Well-tolerated and safe products such as Racotumomab continue to be very much needed in these specific patient populations. This is also very important for diseases with late diagnosis and no chance of cure, because in this context patients and their families tend to recur to alternative therapies which may be costly, ineffective and unsafe.

The schedule of vaccination is comfortable and simple: it consists of five intradermal doses (1 every 2 weeks) followed by subsequent monthly intradermal doses.

The administration of the vaccine is quick and easy: the route of administration of Racotumomab and the fact that this product does not require the safety precautions that are needed when manipulating chemotherapeutic agents, nor costly processing or time consuming infusions makes this treatment interesting, since it can be delivered by a nurse at home, at the pharmacy or at the clinic. Although in the clinical trials it is recommended that the patients remain 1 h in observation after the first 2 doses, no threatening immediate reactions have been observed so far in more than 700 treated patients and no further surveillance is required if the vaccine was well-tolerated. All these factors favor patient compliance to therapy and have an impact on quality of life.

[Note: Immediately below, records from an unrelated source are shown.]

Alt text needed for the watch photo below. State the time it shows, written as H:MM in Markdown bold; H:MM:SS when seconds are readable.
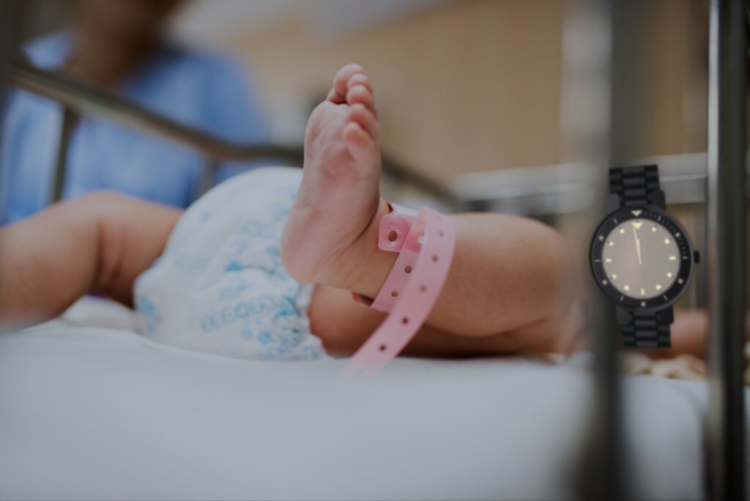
**11:59**
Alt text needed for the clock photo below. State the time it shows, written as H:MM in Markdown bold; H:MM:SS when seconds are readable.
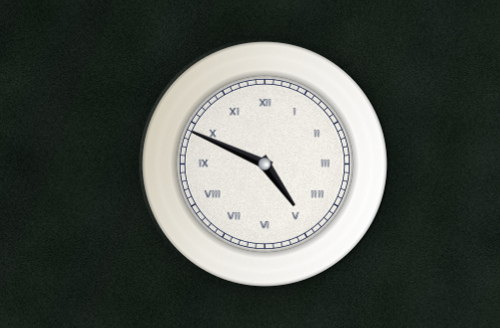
**4:49**
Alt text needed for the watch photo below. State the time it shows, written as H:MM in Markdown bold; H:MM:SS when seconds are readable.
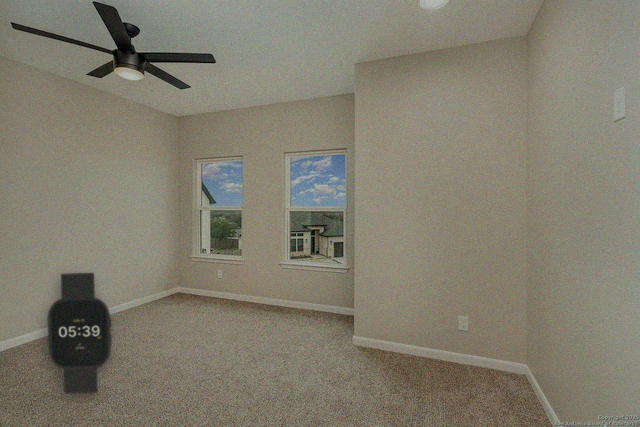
**5:39**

Good tolerance and feasibility of combination with standard therapies: preservation of the patient's quality of living is extremely important, especially when there are no chances of cure and palliative therapies are the only option. Racotumomab is mostly associated with mild to moderate injection-site reactions (local erithema, induration, and pain), which disappear within 24–48 h. Systemic reactions, such as flu like symptoms and chills are less frequent, reversible, and self-limited. A favorable safety profile allows administration of monthly booster doses during a long period of time to maintain the immune response beyond disease progression, possibilities of treatment combinations with a broad range of standard therapies (radiotherapy, chemotherapies, etc.,) and use in special populations such as elderly and pediatric patients. Especially in NSCLC Racotumomab could play a role in maintenance therapy, with an acceptable and easy administration schedule and a favorable safety profile, alone or in combination with other agents.

In summary, Racotumomab is a well-tolerated, immunogenic cancer vaccine which has shown to prolong survival in NSCLC and is currently being evaluated in a multinational, phase III trial.

Conflict of interest statement

Full time employee at Laboratorio ELEA SACIFyA.